Mentre chiudeva l'ultimo e lo posava sul mucchio degli altri le venne un pensiero improvviso e bizzarro: «Ne faccio un bel falò». Vi indugiò sopra attratta da una sorta di orrore. Da bambina, quando immaginava improvvise catastrofi - guerre, incendi, alluvioni - e si domandava cosa avrebbe portato in salvo, il pensiero le correva subito a quei quaderni. Ora per la prima volta le veniva in mente che avrebbe potuto distruggerli lei stessa. Forse solo così, pensava, avrebbe potuto veramente lasciarsi alle spalle quei sogni infantili. Provò a immaginare come avrebbe bruciato in fretta tutta quella carta secca, il crepitio delle fiamme che lingueggiavano vigorose, i quaderni via via lambiti che si accartocciavano e annerivano lasciando forse intravedere per l'ultima volta, evidenziata dalla vampa, qualche riga di scrittura, e che infine si dissolvevano. Sarebbe rimasto solo un mucchietto di ceneri calde, lei lo avrebbe spazzato via e si sarebbe sentita nuova e diversa, forse solo un po' triste e stanca.

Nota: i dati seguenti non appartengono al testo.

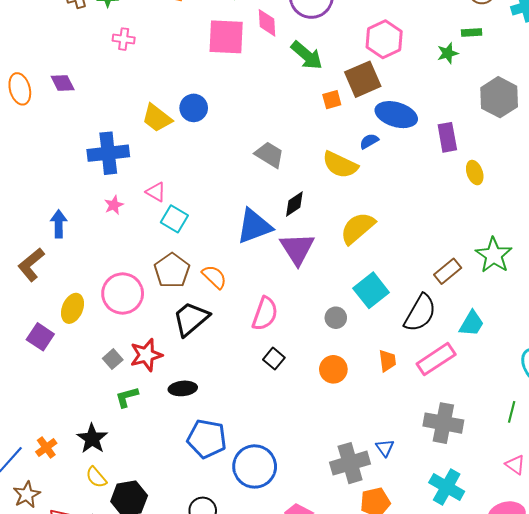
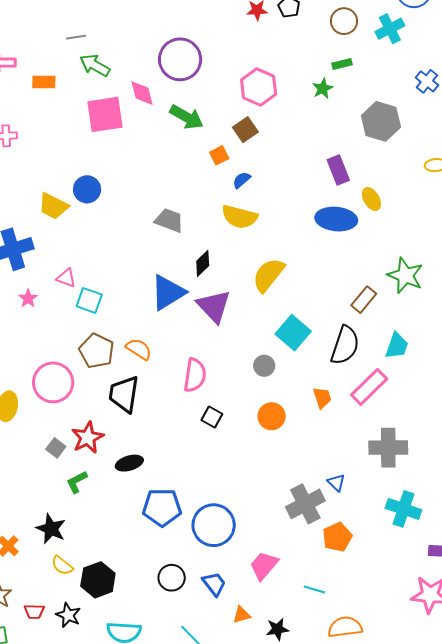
brown square: (363, 79) -> (245, 130), size x0.7
blue ellipse: (396, 115) -> (336, 219), moved
blue semicircle: (369, 141) -> (242, 180), moved
black trapezoid: (191, 319) -> (124, 394), turned -30

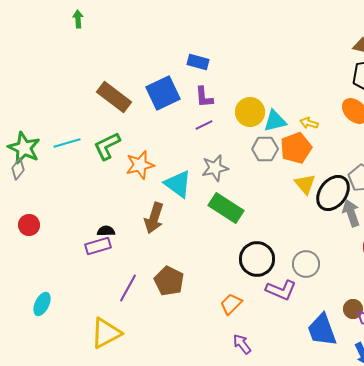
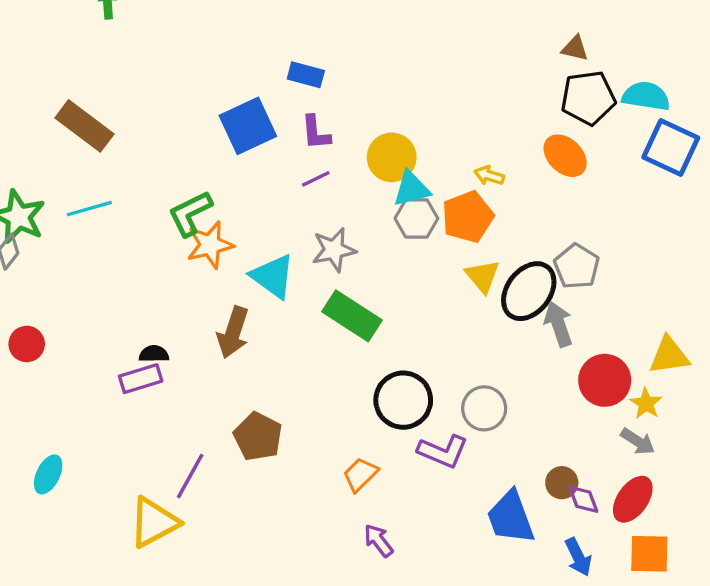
brown rectangle: (114, 97) -> (84, 126), moved
cyan triangle: (275, 121) -> (411, 189), moved
green L-shape: (107, 146) -> (190, 213), moved
purple line: (128, 288) -> (190, 476), moved

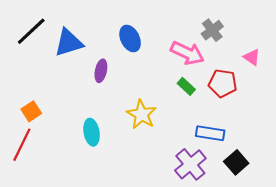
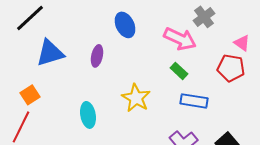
blue triangle: (69, 43) -> (50, 53), moved
red pentagon: (223, 83) -> (231, 68), moved
blue rectangle: (210, 133) -> (194, 101), moved

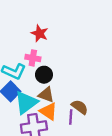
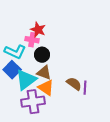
red star: (40, 33) -> (38, 30), moved
purple line: (71, 117) -> (85, 88), moved

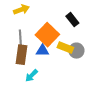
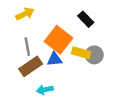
brown rectangle: (21, 55) -> (31, 66), turned 54
cyan arrow: (31, 76) -> (45, 90), turned 40

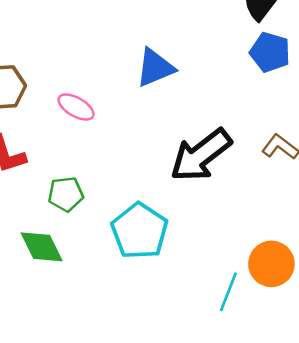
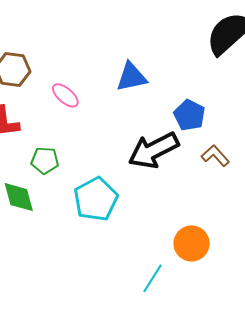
blue pentagon: (270, 52) -> (189, 115), moved
cyan line: (228, 292) -> (153, 278), moved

Stava immobile accovacciata a terra in mezzo ai quaderni sparsi intorno, spossata come se il falò ci fosse già stato. Passò molto tempo senza che si muovesse dalla sua posizione; e intanto il freddo del pavimento le penetrava nelle ossa. Improvvisamente si alzò di scatto, andò allo scrittoio, sedette, afferrò un foglio e la penna e cominciò a scrivere: «Erano ormai due mesi...».

Scritta il 6 novembre 1966 (con la stilografica, nel quaderno con i fiorellini verdi), copiata nel computer e ritoccata il 13-16 luglio 2003, al Poderuccio, in una calda giornata estiva.